Pour pallier ce déficit d’information Patrick Guérin modélise en 6 ans  une  méthode d’extrapolation en temps réel. On ne comptera plus uniquement des boites à partir du stock les rares fois où son accès serait permis. Mais on traitera de façon statistique le flux SESAM-Vitale  provenant de toutes les officines pharmaceutiques Françaises. Pour avoir en temps réel des études ou des informations impératives pour la Santé publique et l’économie. “Donne t-on les bons médicaments aux bonnes personnes?  Comment ne pas gaspiller  le médicament…”
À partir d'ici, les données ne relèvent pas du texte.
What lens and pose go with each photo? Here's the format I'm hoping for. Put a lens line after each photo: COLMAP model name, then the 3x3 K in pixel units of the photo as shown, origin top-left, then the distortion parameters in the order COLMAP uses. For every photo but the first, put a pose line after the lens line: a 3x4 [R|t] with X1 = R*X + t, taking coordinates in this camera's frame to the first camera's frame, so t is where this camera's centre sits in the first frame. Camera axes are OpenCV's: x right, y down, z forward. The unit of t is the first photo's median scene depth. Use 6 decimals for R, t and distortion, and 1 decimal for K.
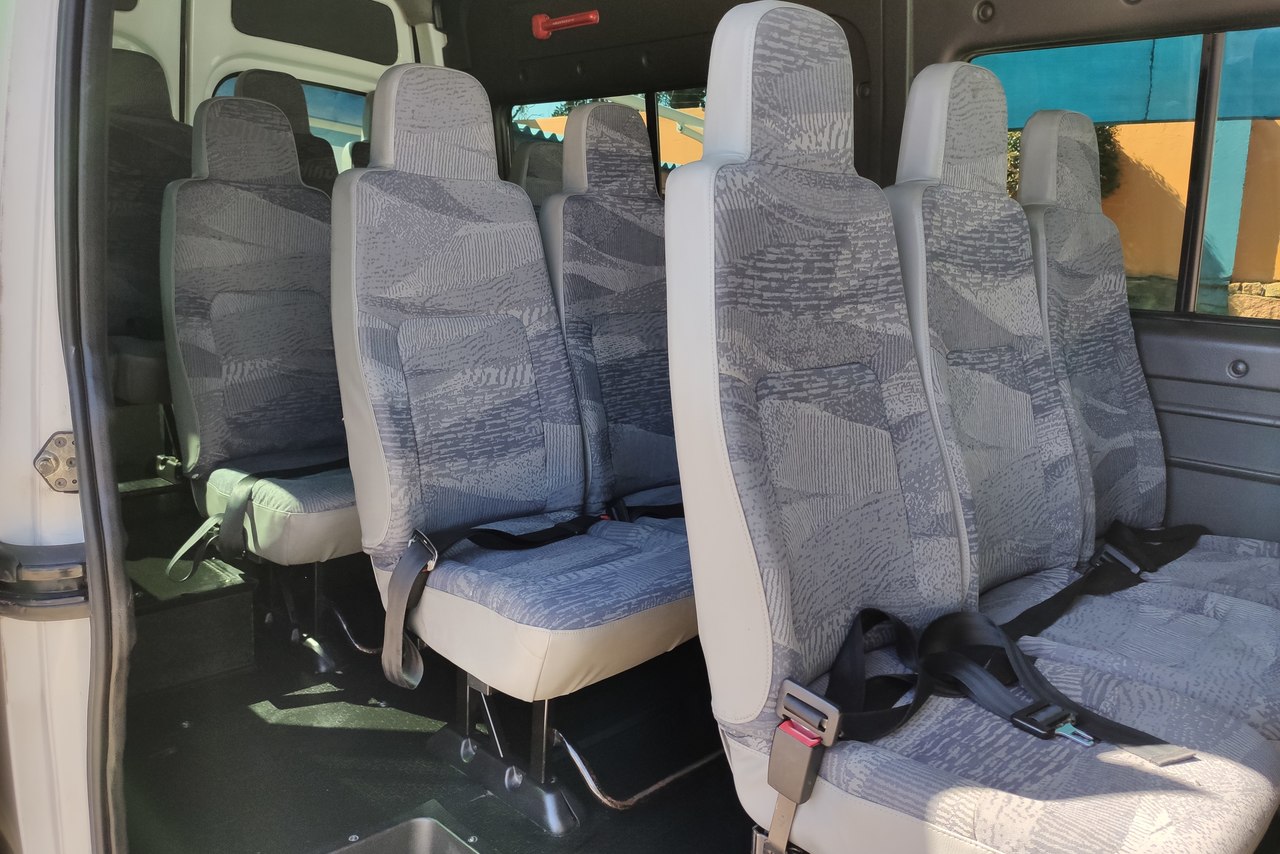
lens RADIAL K [[968.9, 0, 642.3], [0, 968.9, 434.7], [0, 0, 1]] dist [0.044095, -0.008413]
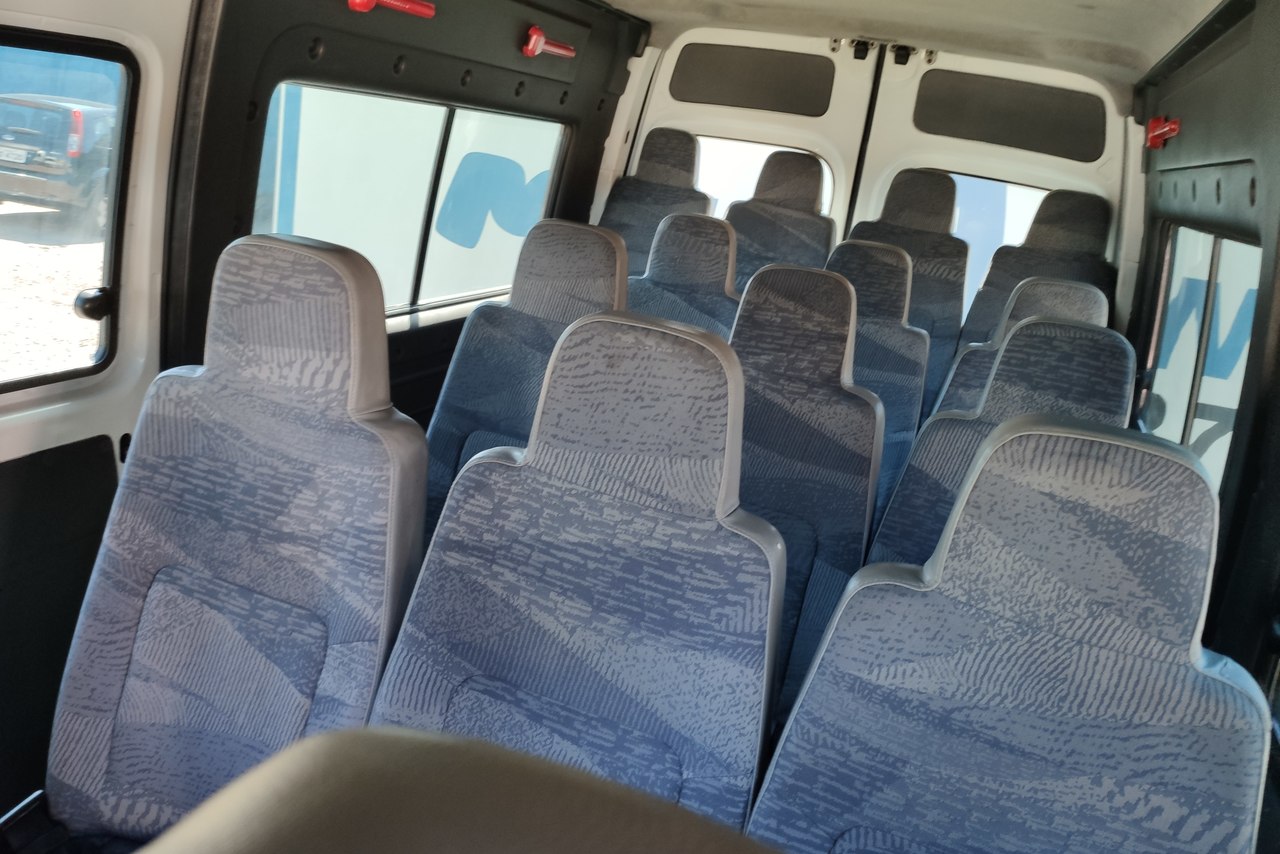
lens RADIAL K [[968.9, 0, 642.3], [0, 968.9, 434.7], [0, 0, 1]] dist [0.044095, -0.008413]
pose [[0.380115, 0.294648, -0.876753, 0.969371], [-0.305897, 0.934610, 0.181470, -0.433984], [0.872892, 0.199217, 0.445391, 0.729073]]
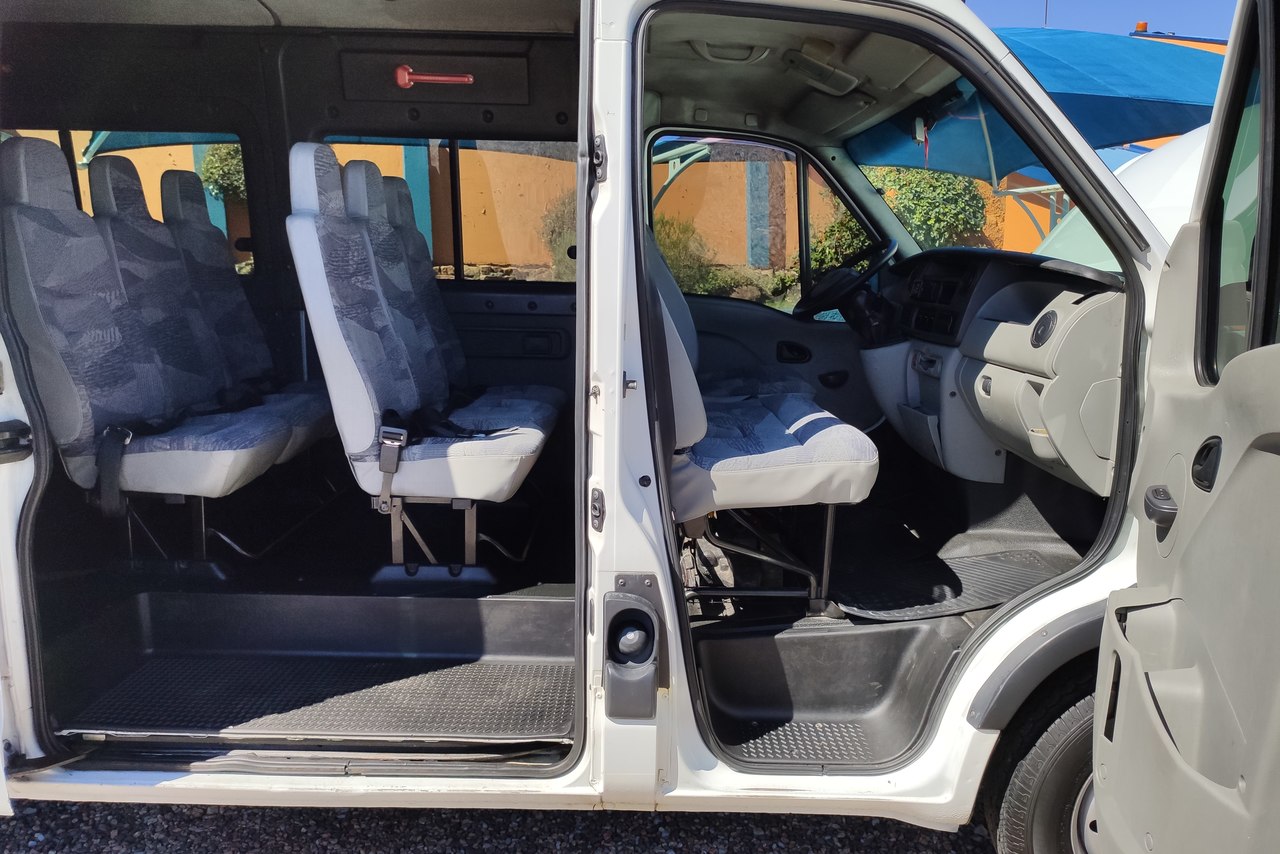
lens RADIAL K [[968.9, 0, 642.3], [0, 968.9, 434.7], [0, 0, 1]] dist [0.044095, -0.008413]
pose [[0.724709, -0.153386, 0.671766, -0.733907], [0.146224, 0.986939, 0.067602, 0.143231], [-0.673361, 0.049237, 0.737672, -0.903784]]
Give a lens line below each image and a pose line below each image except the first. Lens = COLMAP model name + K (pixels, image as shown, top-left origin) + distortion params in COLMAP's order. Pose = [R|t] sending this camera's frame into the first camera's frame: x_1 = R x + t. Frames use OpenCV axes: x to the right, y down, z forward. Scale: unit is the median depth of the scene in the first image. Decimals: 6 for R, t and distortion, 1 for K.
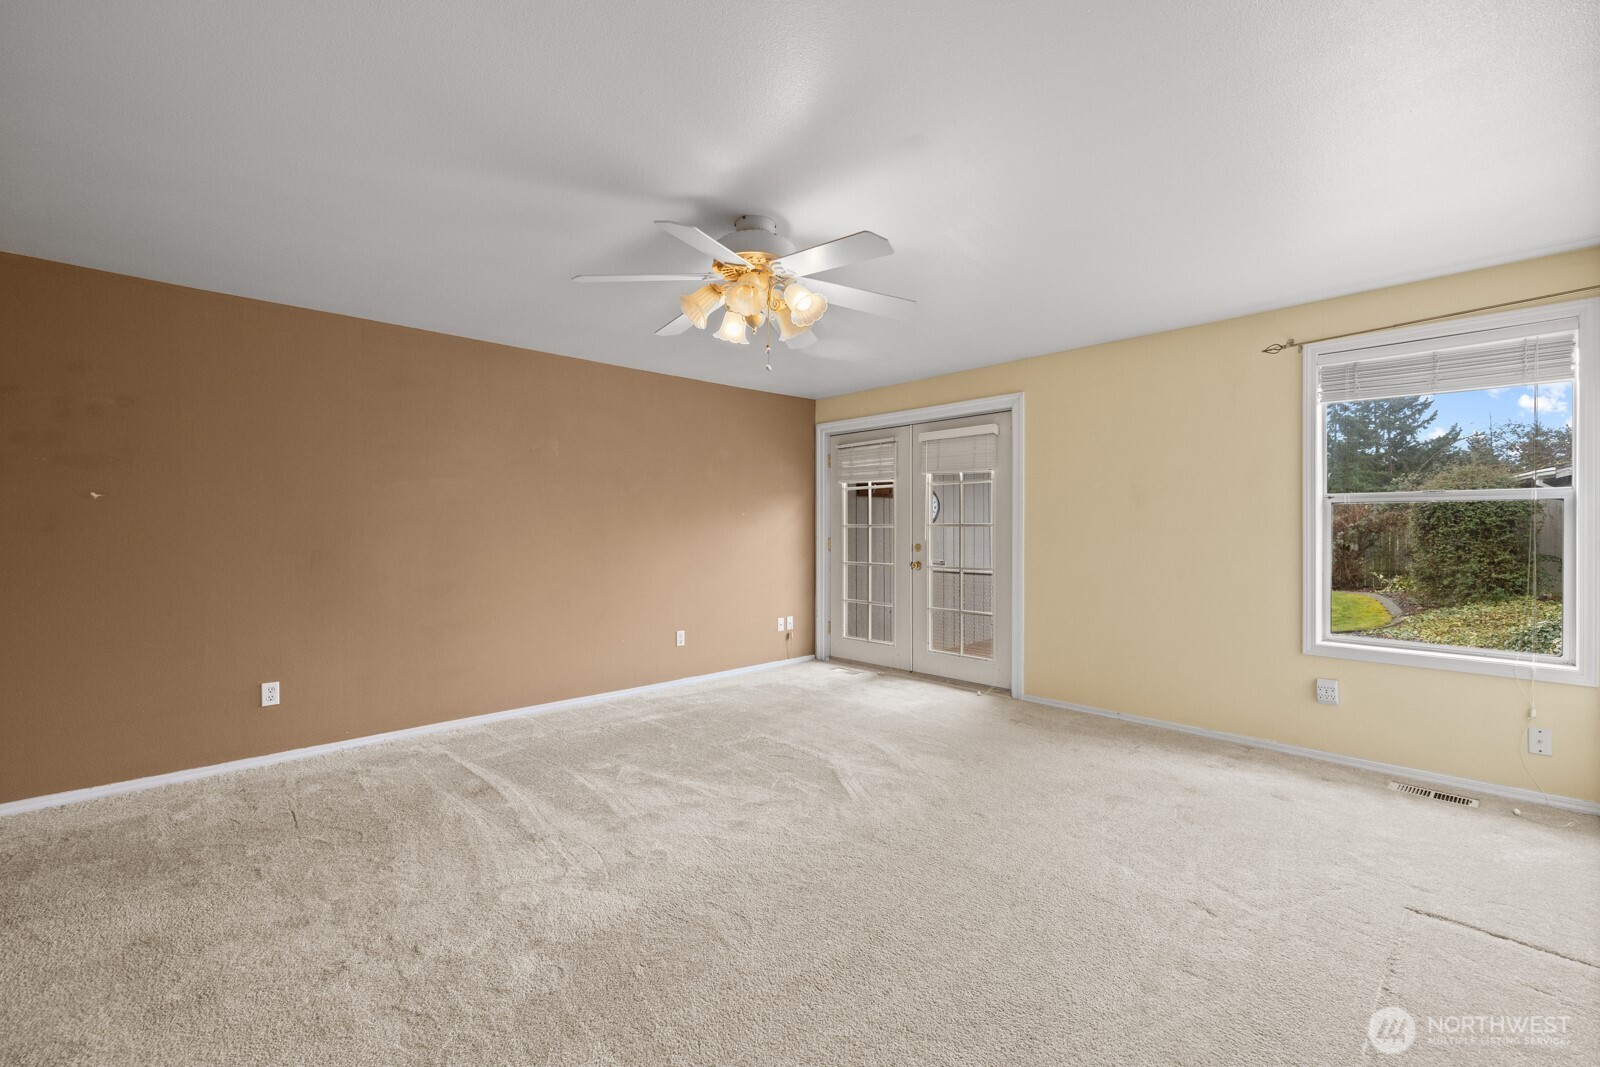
lens RADIAL K [[675.4, 0, 800.0], [0, 675.4, 529.7], [0, 0, 1]] dist [0.001468, 0.000725]
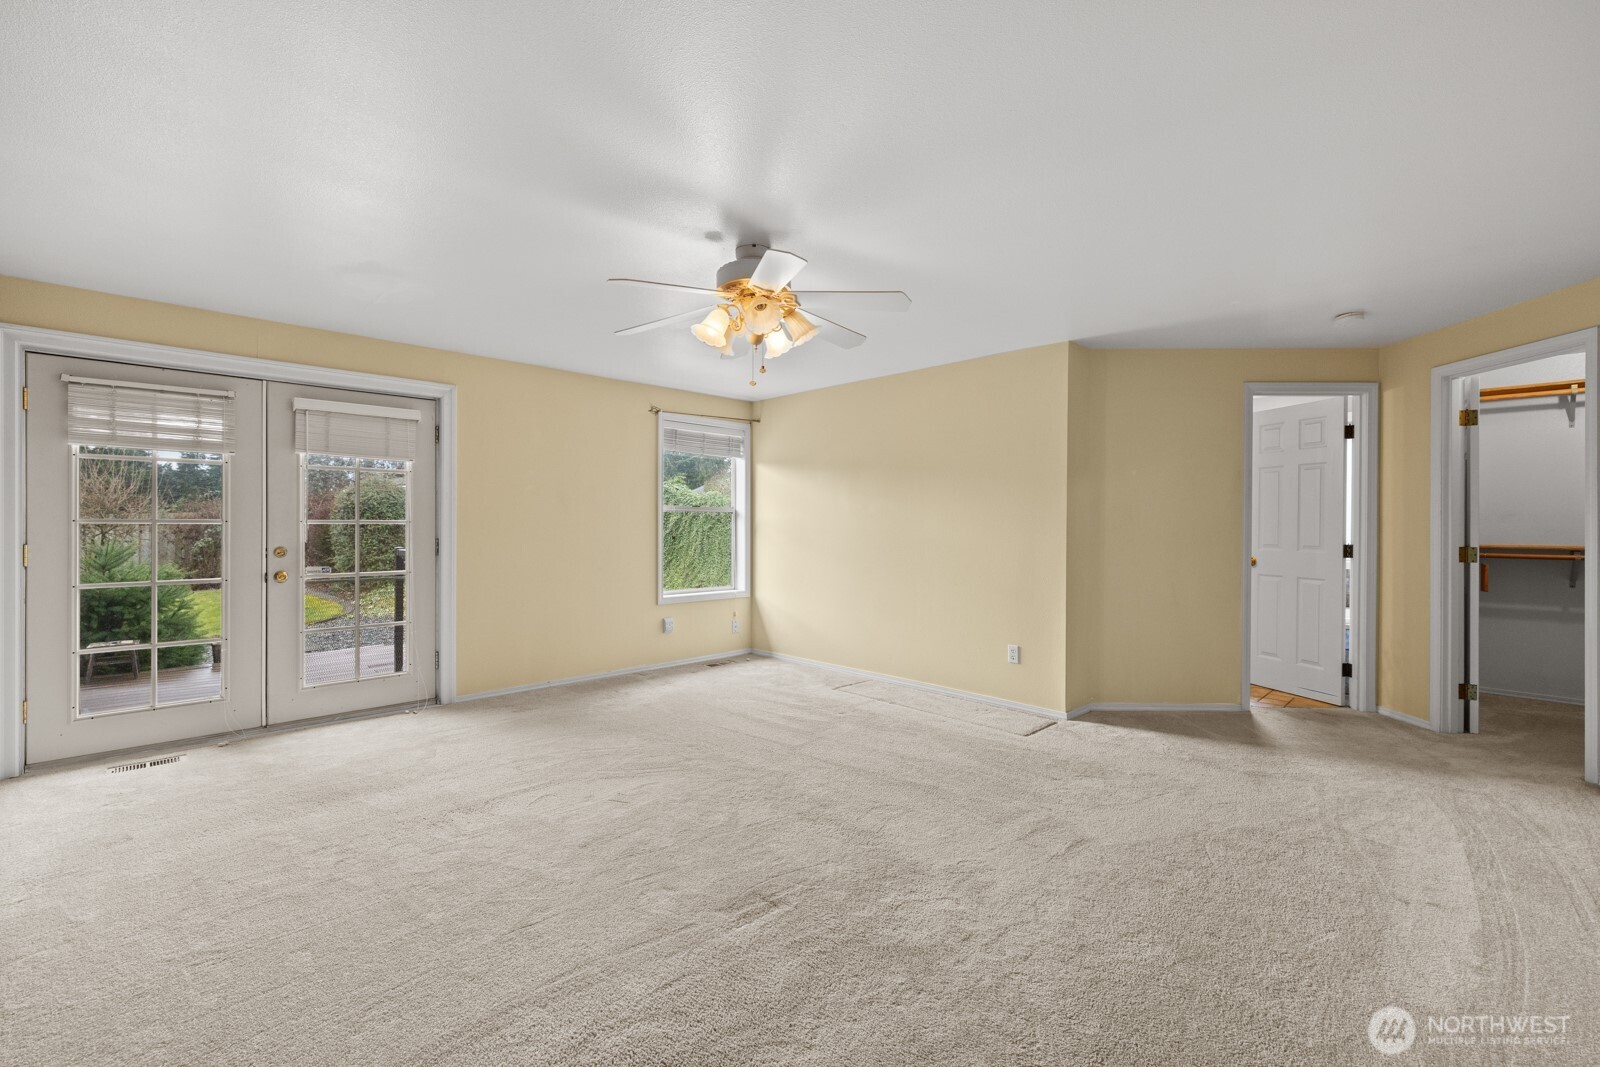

Celtipharm obtient  en Septembre 2011 à l’unanimité de la Commission Nationale de l’Informatique et des Liberté (CNIL) l’autorisation d’utiliser ce système après une anonymisation irréversible. Mais la CNAM majoritaire dans le GIE SESAM- Vitale  lui refuse toujours deux ans après l’accès aux clés de déchiffrement.

Un outil fondamental pour la santé publique et l’économie
Lassés et inquiets des scandales sanitaires à répétition, les consommateurs, les malades  et les autorités sanitaires réclament l’ouverture des données de Santé, en d’autres termes ils souhaitent « l’Open Data » en matière de Santé.

Le Pr Bégaud estime chaque année à « 18.000 les morts directement liées à la prise de médicaments. Parmi eux, beaucoup de cas sont inévitables, mais un tiers de ces décès correspondent à des prescriptions qui ne sont pas justifiées”.

Outre le coût humain, ce gaspillage a une incidence économique.

Selon l’INSEE, Environ 35 milliards sont dépensés en France chaque année pour l’achat de médicaments. La Cour des Comptes évaluant à 30% la surconsommation. Ce sont donc 10 milliards d’euros par an qui pourraient être économisés. “Cette méthode éviterait de conduite une politique de Santé publique en regardant dans le rétroviseur” explique l’un des plus hauts responsables de ce secteur en France.

Elle éviterait que les Français consomment huit fois plus de benzodiazépines (tranquillisants) que les Allemands. Permettrait de  « vérifier que les antibiotiques de seconde intention -  c’est à dire- ceux qui sont très puissants mais qu’il faut réserver pour ne pas développer d’antibio-résistance - sont bien utilisés en seconde intention. » Ou encore de noter les premiers signes d’une pandémie afin de la circonscrire.

L’appui du G8 à l’Open Data

Lassé d’attendre le “feu vert “  de l’administration qui depuis deux ans lui oppose un refus injustifié, ni écrit ni argumenté. Si ce n’est un vague risque sécuritaire, pourtant éludé à l’unanimité par la CNIL. Celtipharm a déposé plainte devant l’autorité de la Concurrence contre la CNAM et le GIE SESAM-Vitale pour abus de position dominante.  Plainte historique, comme celles jadis contre le monopole du rail, ou  celui des télécoms. La PME Bretonne avance, ses alliés sont nombreux, tant dans la sphère publique que privée. Les associations de consommateurs se fédèrent. Les pays du G8  dont la France ont même  signé lors d’un récent sommet une charte pour l’ouverture des données publiques (Open Data) s’engageant à rendre libre et gratuit leur accès et leur utilisation.

Sans minimiser les questions éthiques la France ne saurait camper sur des archaïsmes sans risquer l’ire des observateurs et du mouvement consumériste, revigoré par les réseaux sociaux. Open data et utilisation du flux en temps réel ? Oui certainement. Quand? Là est la question. Espérons qu’il ne faille attendre encore de nombreux morts avec de nouveaux  Mediator®.  Car la responsabilité publique à tous égards ne saurait cette fois  échapper à la vigilance populaire.